Prof. Helmut Hintner

Emeritus Director of Dermatology Salzburg (Austria). Prof. Hintner has established a facility in Salzburg for patients with “butterfly disease”. He continues to work on improving the care of rare disease patients and is also active in the advisory bodies of the National Action Plan for People with Rare Diseases (NAMSE) in Brussels.

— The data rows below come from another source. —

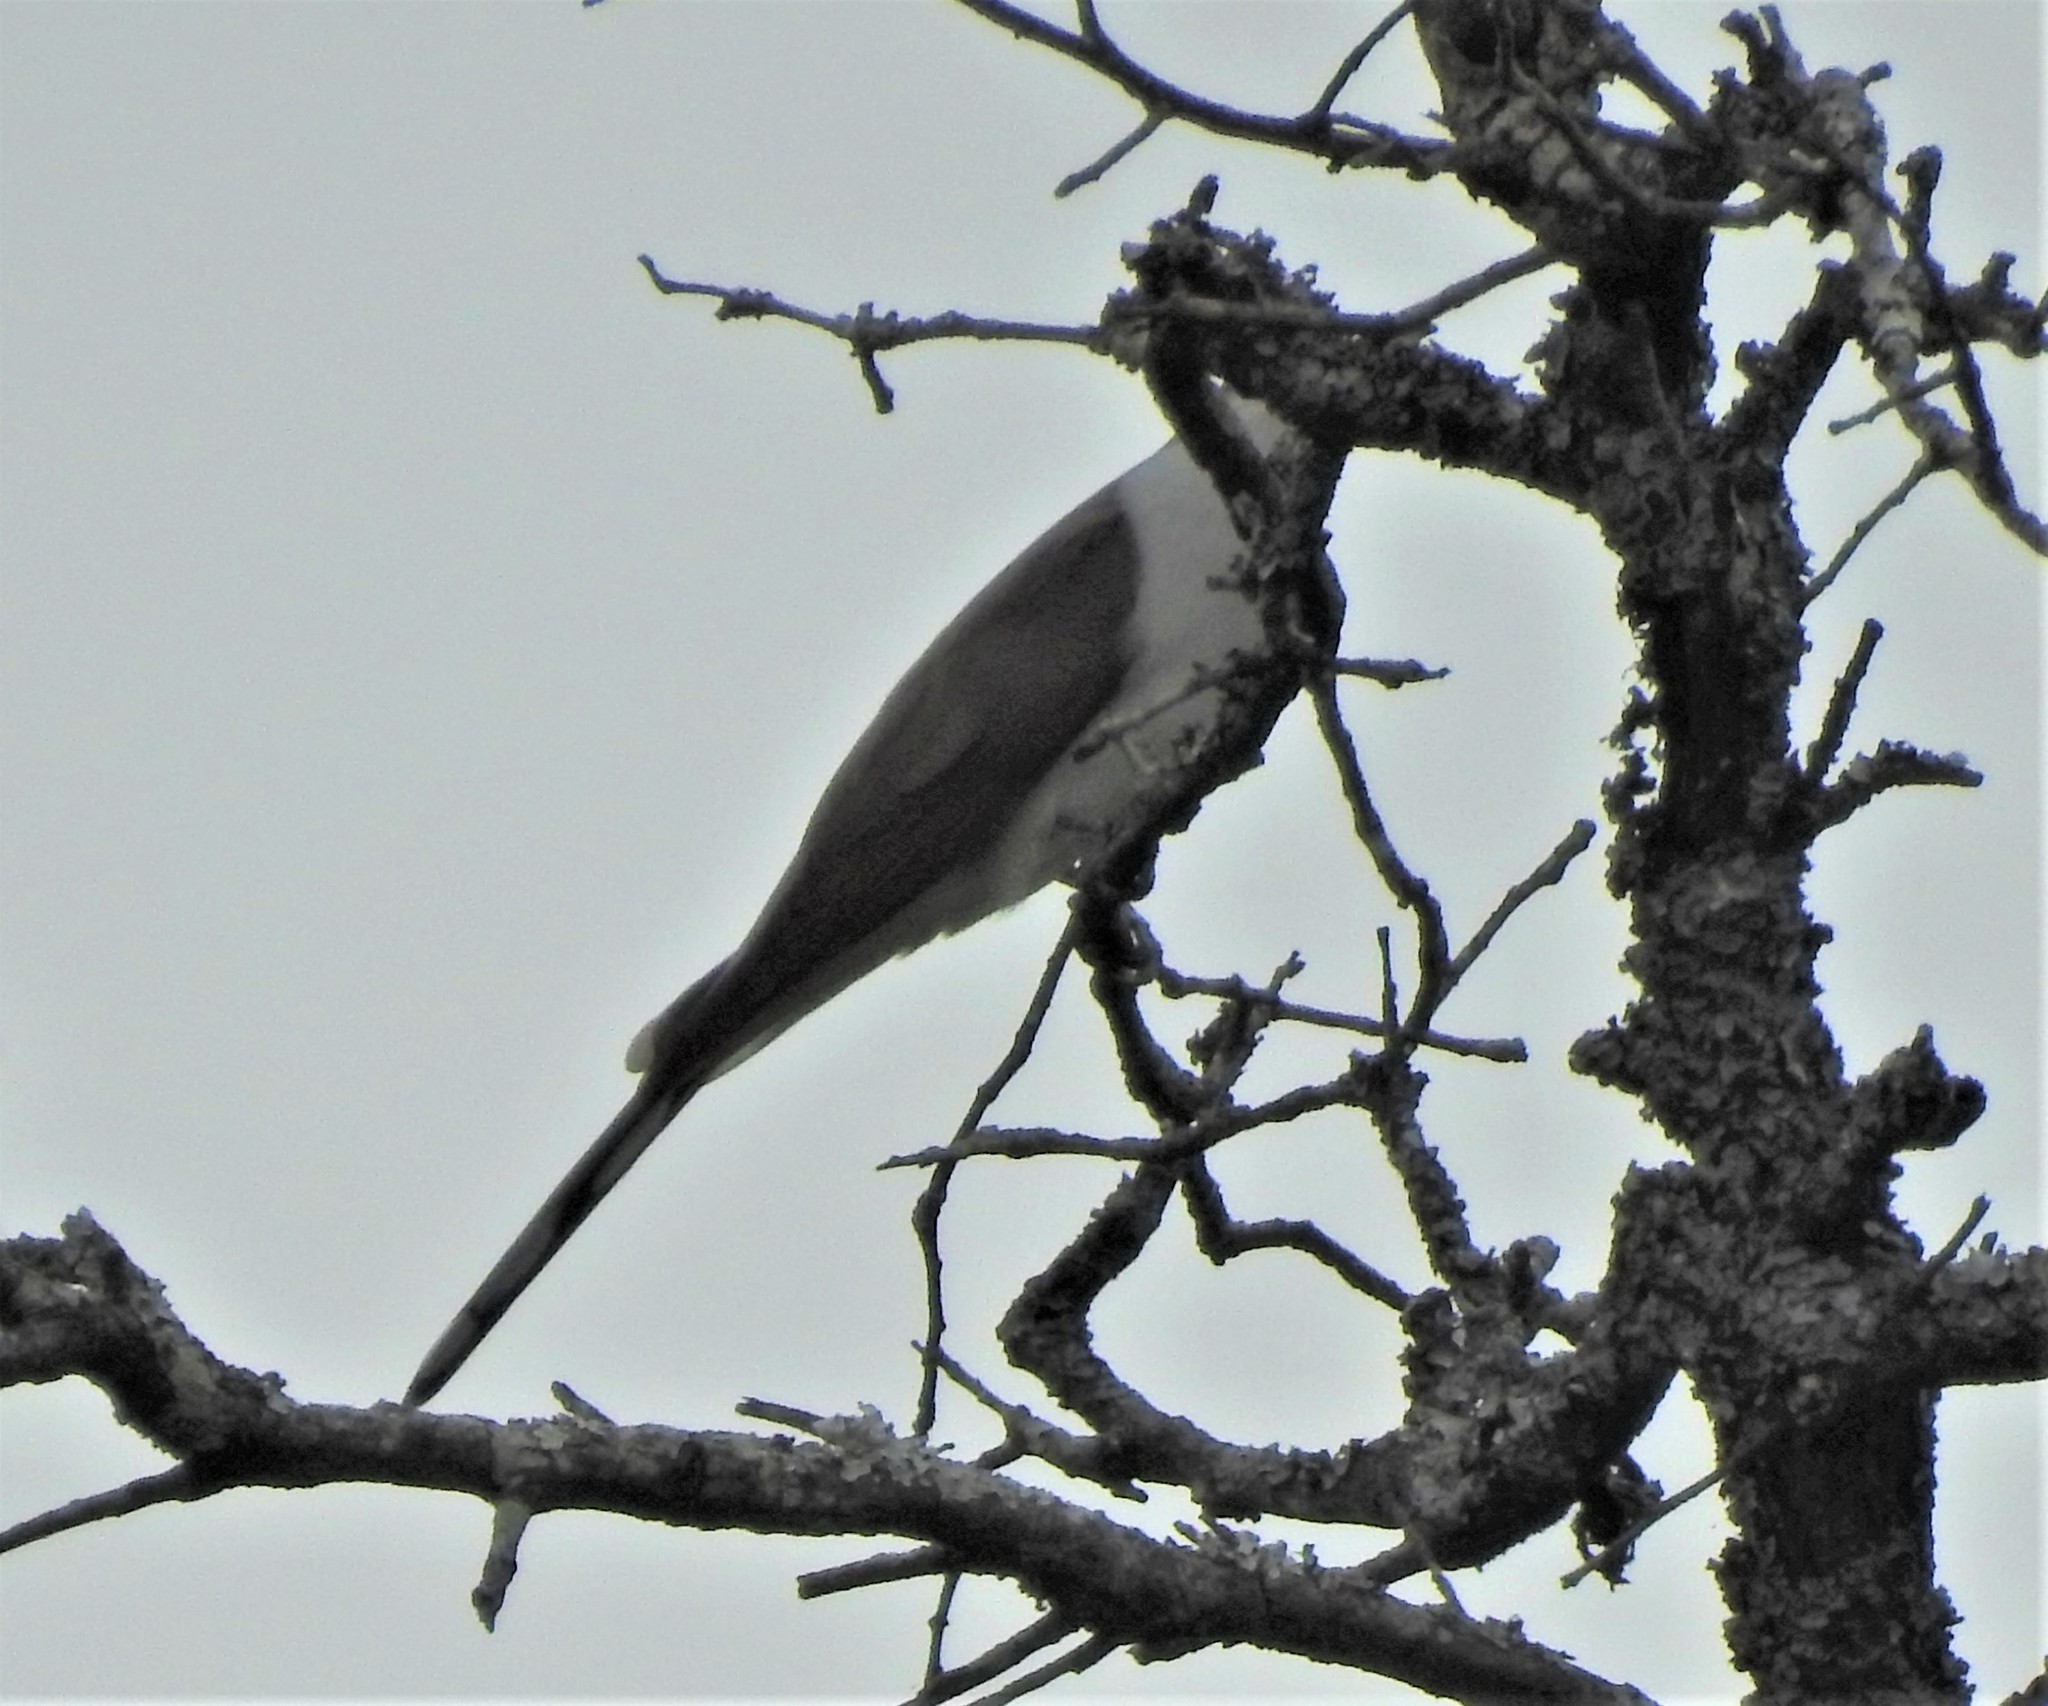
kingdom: Animalia
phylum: Chordata
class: Aves
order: Cuculiformes
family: Cuculidae
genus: Coccyzus
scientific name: Coccyzus americanus
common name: Yellow-billed cuckoo
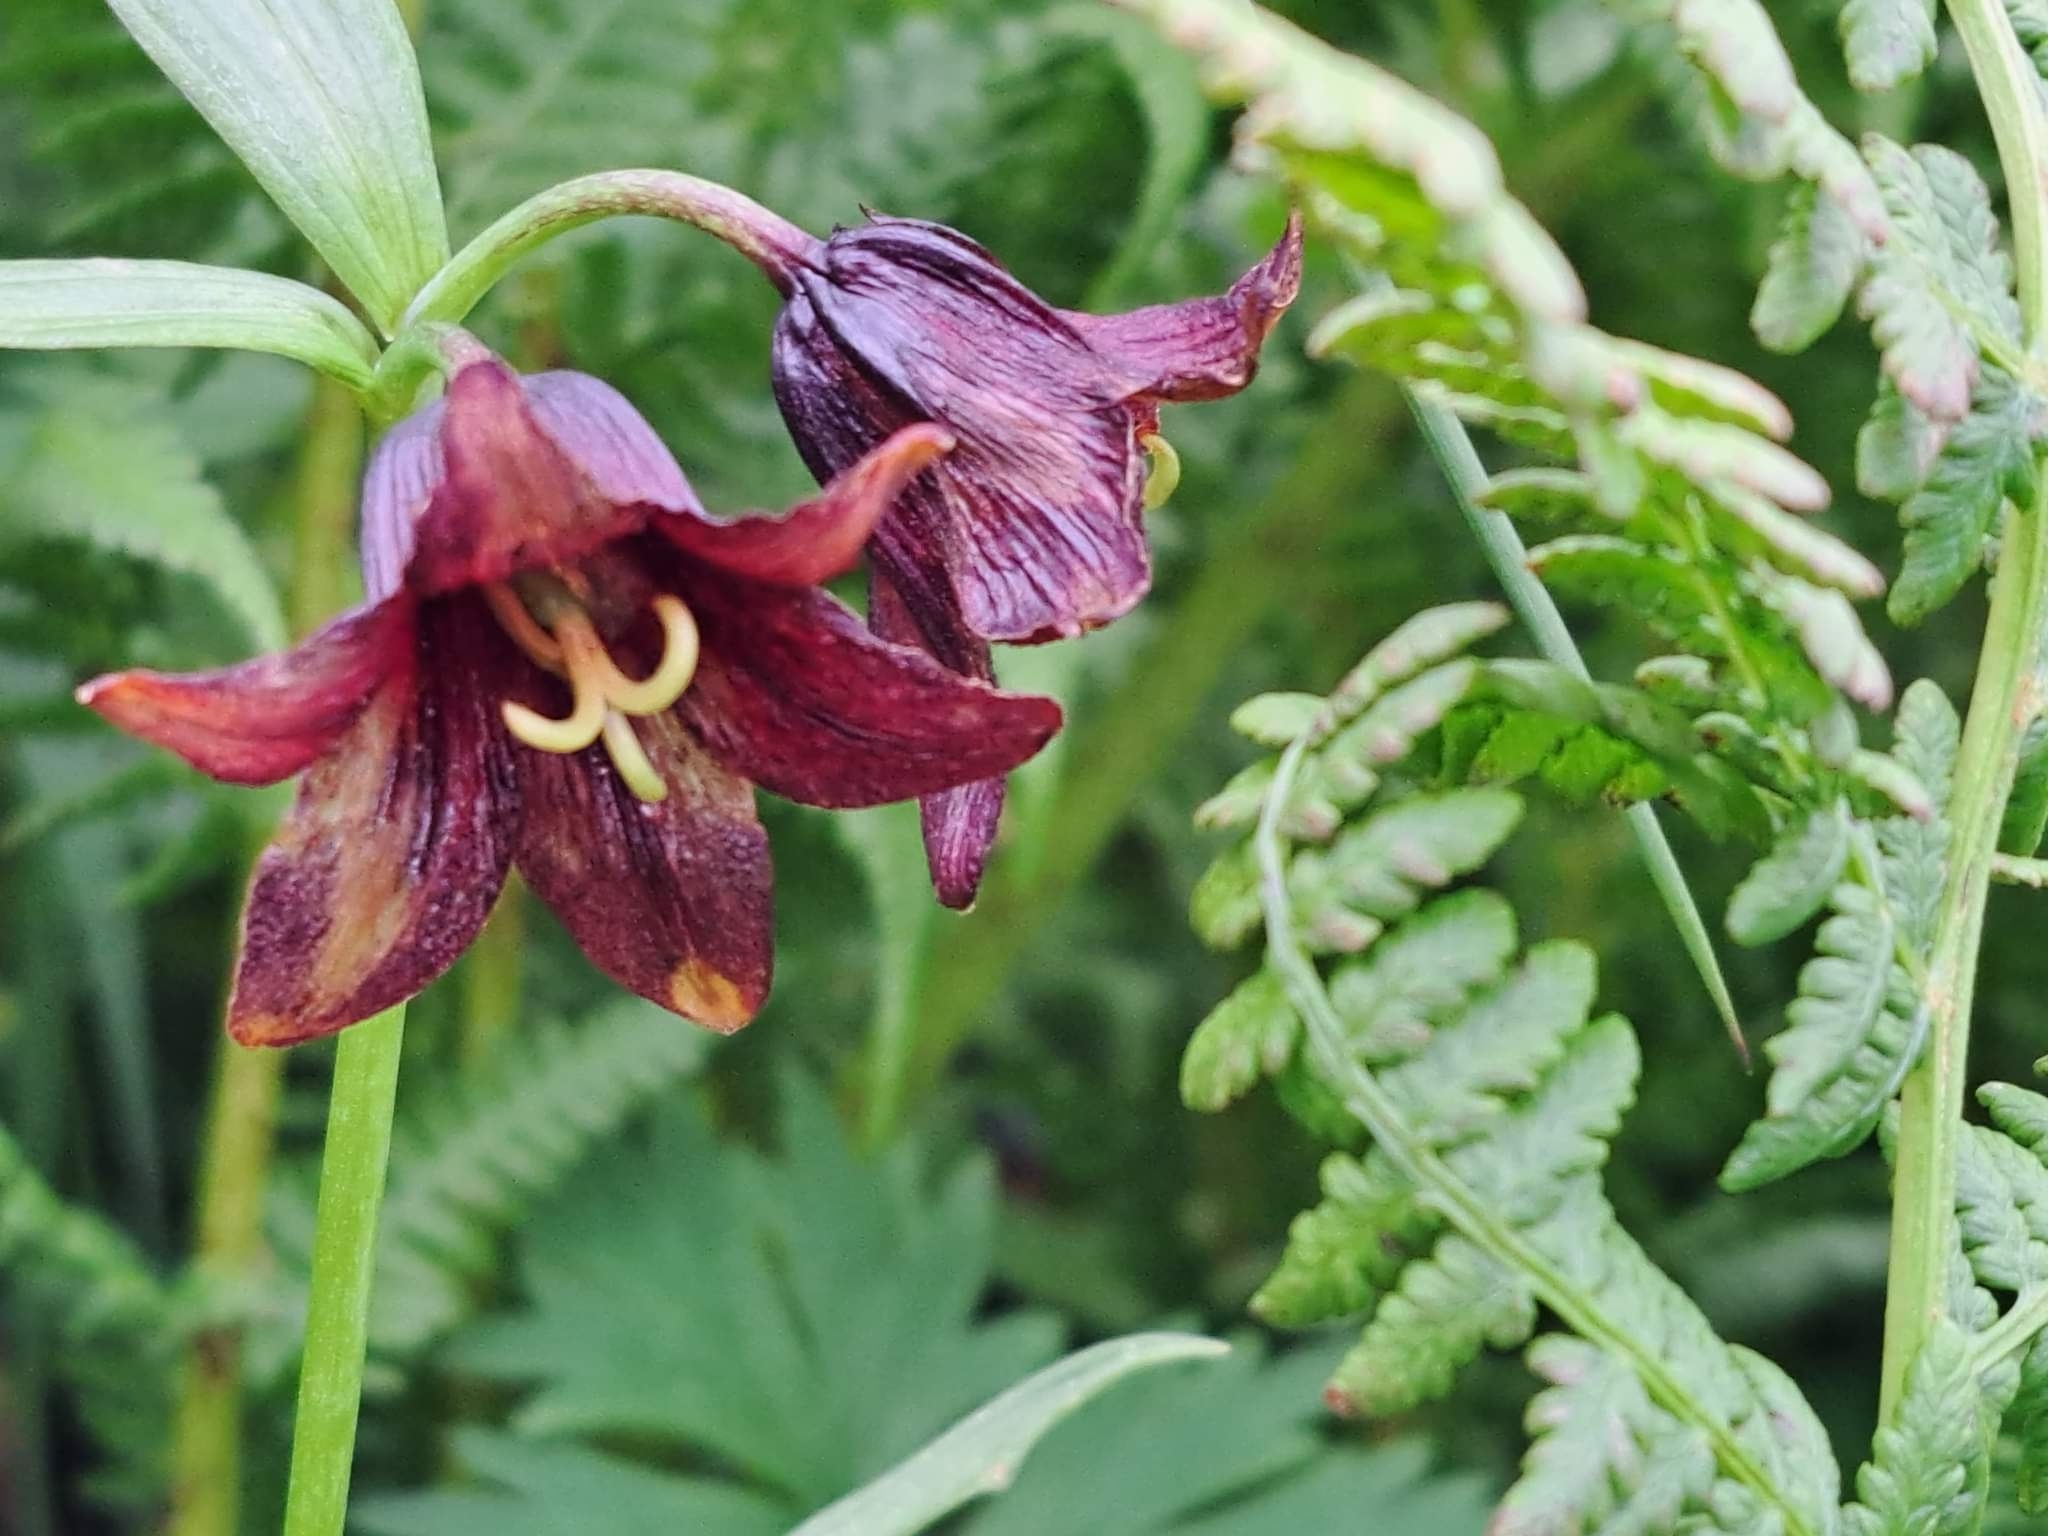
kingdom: Plantae
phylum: Tracheophyta
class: Liliopsida
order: Liliales
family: Liliaceae
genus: Fritillaria
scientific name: Fritillaria camschatcensis
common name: Kamchatka fritillary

Mrs. PD Dr. Katharina Hohenfellner

Head of Pediatric Nephrology at the Children’s Hospital in Rosenheim.
Together with the self-help group „Leben-eben“ and Prof. Harms, she established the „interdisciplinary cystinosis clinic“ for these patients and supports the foundation and its projects.

Mr. Alexander Huber

Professional mountaineer. He supports the foundation with his person/brand.

Mrs. Dr. Uta Nennstiel-Ratzel

President of the German Society for Newborn Screening. She works in the Bavarian State Office for Health and Food Safety and is responsible for health reporting, epidemiology, social medicine, child health and for the screening center.

Mrs. Ulrike Treikauskas

Ms. Treikauskas is a pediatrician and is currently finishing her training in pediatric nephrology. She is also involved in the cystinosis clinic as well as in the different projects.